Exercises to complete »
- 1) Reproduce the text from the passage on irradiated 15Kh2NMFAA steel, from "Figure 11 shows" to "at = 400°C.".
- 2) Translate this sentence from the passage on irradiated 15Kh2NMFAA steel into Spanish: "3D mapping of P in Figure 11 demonstrates phosphorus enrichment of dislocations."
- 3) Write what comes next in the passage on irradiated 15Kh2NMFAA steel, picking up after its last sentence.

Exercise passage »
------------------------

The TEM study of radiation-induced hardening phases has revealed no radiation defects-dislocation loops in 15Kh2NMFAA steel irradiated at 400°C, indicating either their absence for these irradiation conditions or that their number density and dimensions are below the detection limits of this method. This means that irradiation at elevated temperature (in this case at = 400°C) results in a noticeable annealing of radiation defect [26, 27], so that the dislocation loops are not formed. Furthermore, TEM and APT studies did not reveal any radiation-induced precipitates in the irradiated material either, indicating their absence for these irradiation conditions or that their number density and dimensions are below the detection limits of these methods.

Figure 11 shows a uniform 3D mapping of the main elements (Ni, Mn) forming radiation-induced precipitates, confirming the absence of these precipitates in the steel structure, as well as 3D mapping of C, V, and Si indicating Me(C, N) carbonitrides in the studied region of the specimen. 3D mapping of P in Figure 11 demonstrates phosphorus enrichment of dislocations.

Figure 11: 3D mapping of Ni, Mn, P, V, Si, and C obtained by APT in the steel irradiated at = 400°C.

------------------------

Data below »
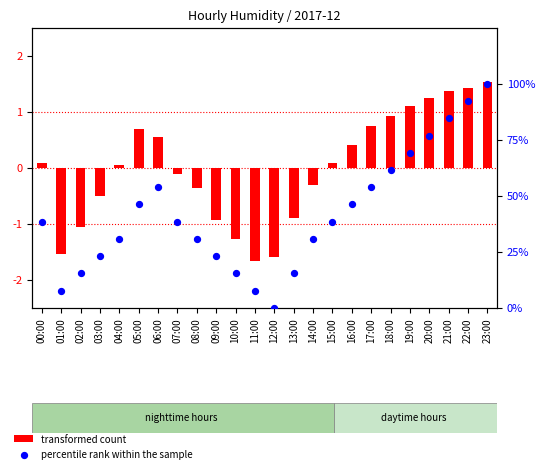

Which series contains the highest Y value?

percentile rank within the sample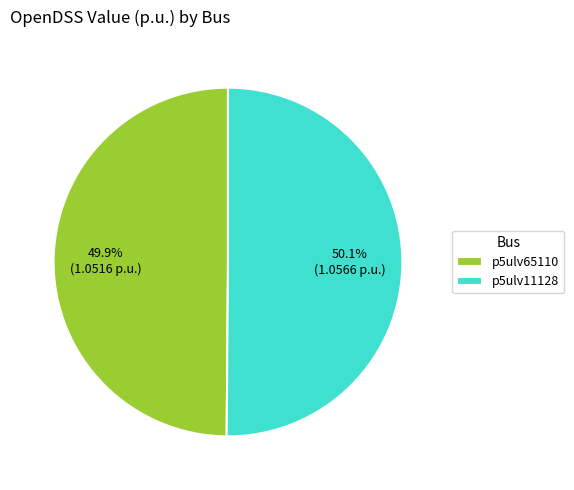

The p5ulv11128 slice represents 50% of the pie. True or false?

True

------------------------

Task results »
- 1)
Figure 11 shows a uniform 3D mapping of the main elements (Ni, Mn) forming radiation-induced precipitates, confirming the absence of these precipitates in the steel structure, as well as 3D mapping of C, V, and Si indicating Me(C, N) carbonitrides in the studied region of the specimen. 3D mapping of P in Figure 11 demonstrates phosphorus enrichment of dislocations.

Figure 11: 3D mapping of Ni, Mn, P, V, Si, and C obtained by APT in the steel irradiated at = 400°C.

- 2) El mapeo 3D de P en la Figura 11 demuestra el enriquecimiento de fósforo en las dislocaciones.

- 3)
Figure 12: Grain boundary concentration of phosphorus in 15Kh2NMFAA steel specimens: as-received, after segregation provoking treatment, and after irradiation at 400°С.

A possible reason for the lack of precipitates is the following. Both available formation centers being radiation defects and effective diffusion of the alloying atoms forming the precipitates are essential for precipitates formation [28]. However, despite the increased diffusional mobility as compared to the irradiation conditions at the operating temperature of VVER-1000-type RPV (~300°C), annealing of radiation defects does not allow radiation-induced precipitates to form at the given temperature (400°C) and for the given fast neutron fluence (4.41023 m−2).

Auger electron spectroscopy of grain boundary segregation of impurities was performed after irradiation at 400°C. Figure 12 shows frequency histograms of phosphorus grain boundary concentration in monolayer fractions in the investigated steel irradiated at 400°С and in the as-received specimens.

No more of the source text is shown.